Gorman Bechard, who's made features like Psychos in Love and The Replacements documentary Color Me Obsessed, is an artistic Yogi Berra on the subject. About Kickstarter, he feels strongly both ways.
"I think it should be for filmmakers who've no other way to get the money they need," says Bechard. "I couldn't have made my last few films without Kickstarter. Plus, it restores my faith in humanity. Remember, in the old days, you had backers called 'angels'? The people who give me, say, 30 bucks are my angels. They make my movies possible."
Still, Bechard has an interesting take on celebs trying to raise money on this ostensibly meritocratic site.
"When there's a scuttlebutt about Zosia Mamet trying to raise 30 grand for a video, it's a good thing," he says. "First, she didn't raise the money she needed. Meaning celebrity didn't help. Also, sometimes, people come to Kickstarter just to see celebrity proposals. And end up spotting something from an unknown that really excites them. Then giving that person the money. Zach Braff's doing us a favor. He's bringing people here who might not ordinarily come."
Film critic Carrie Rickey also has mixed, mostly positive emotions about the site.
"I'd have problems with Oprah using Kickstarter. But not Whoopi Goldberg, who needed money for her Moms Mabley doc, which lost its support from HBO. Just as I wouldn't have problems giving money to Paul Schrader, to use for The Canyons. We don't have the Borgias or the Doges to support artists anymore. But we do have Kickstarter."
Last year, Village Voice spoke to one of the more controversial names using Kickstarter, the notoriously prickly Spike Lee. His response about it seeming a tad unfair for a "name" director to use Kickstarter? "That criticism is bullshit," said Lee. "The founders of Kickstarter told me, 'Spike, Kickstarter is for everybody.' "
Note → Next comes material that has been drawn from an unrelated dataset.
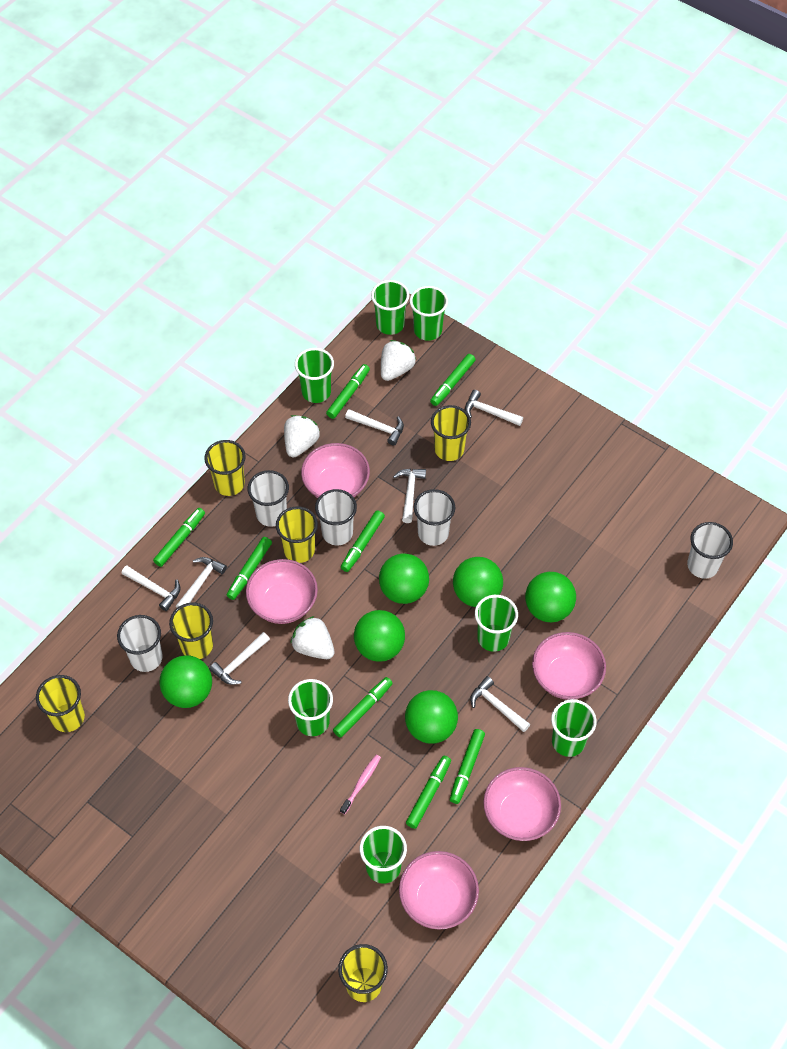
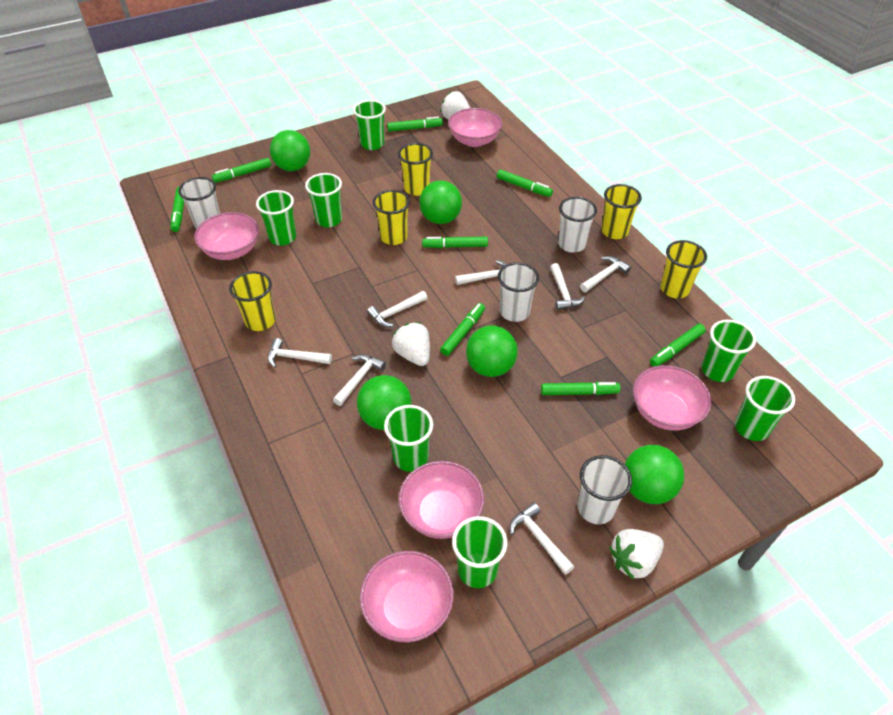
green ball: 6 -> 5
pink toothbrush: 1 -> 0
white cup: 5 -> 4
yellow cup: 6 -> 5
Those founders weren't available for comment, but Justin Kazmark, a Kickstarter spokesman, was certainly upbeat. You could maybe even buy it.
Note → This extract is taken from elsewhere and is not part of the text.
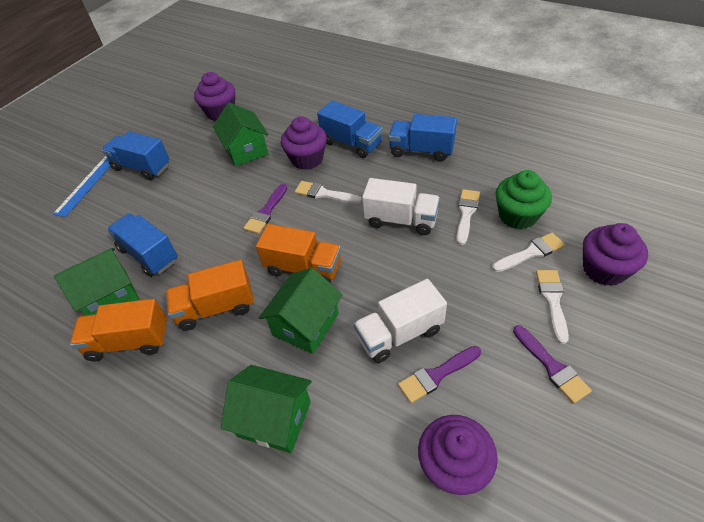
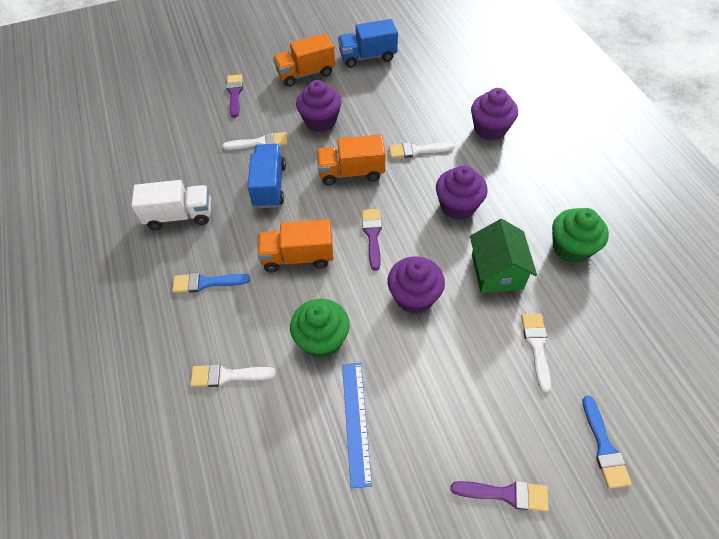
blue brush: 0 -> 2
blue truck: 4 -> 2
green cupcake: 1 -> 2
green house: 4 -> 1
white truck: 2 -> 1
"We're happy that filmmakers of all stripes are using Kickstarter," says Kazmark. "What's interesting is, one of the first people to talk to our creator, Perry Chen, was [actor] David Cross. When David's show, Arrested Development, was canceled, Perry said, 'Why don't you use Kickstarter to get it back on the air?' So, way before the Braff controversy, we were flexible. We've always been about anybody creative raising money."
But why does a Braff or a Lee, who have access to studios, use this site?
"Mainly, there are no strings attached to the money raised from Kickstarter," Kazmark says. "Money coming from a single backer, a banker, say, always comes with conditions. Like, 'I get to give you ideas about the film.' Or 'Put my girlfriend in.' With us, the filmmaker retains 100 percent creative control. That's the biggest thing."
Kazmark insists there's something else that directors like about his site's crowd-sourcing.
"Filmmakers really like the way we connect them to a community. If Spike Lee wants to have a relationship with his audience, this is the only way to do it. We narrow the distance between artist and audience. Plus, the audience feels like they are micro-patrons of the arts. So, at Kickstarter? For both directors and patrons? We feel this means that everybody wins."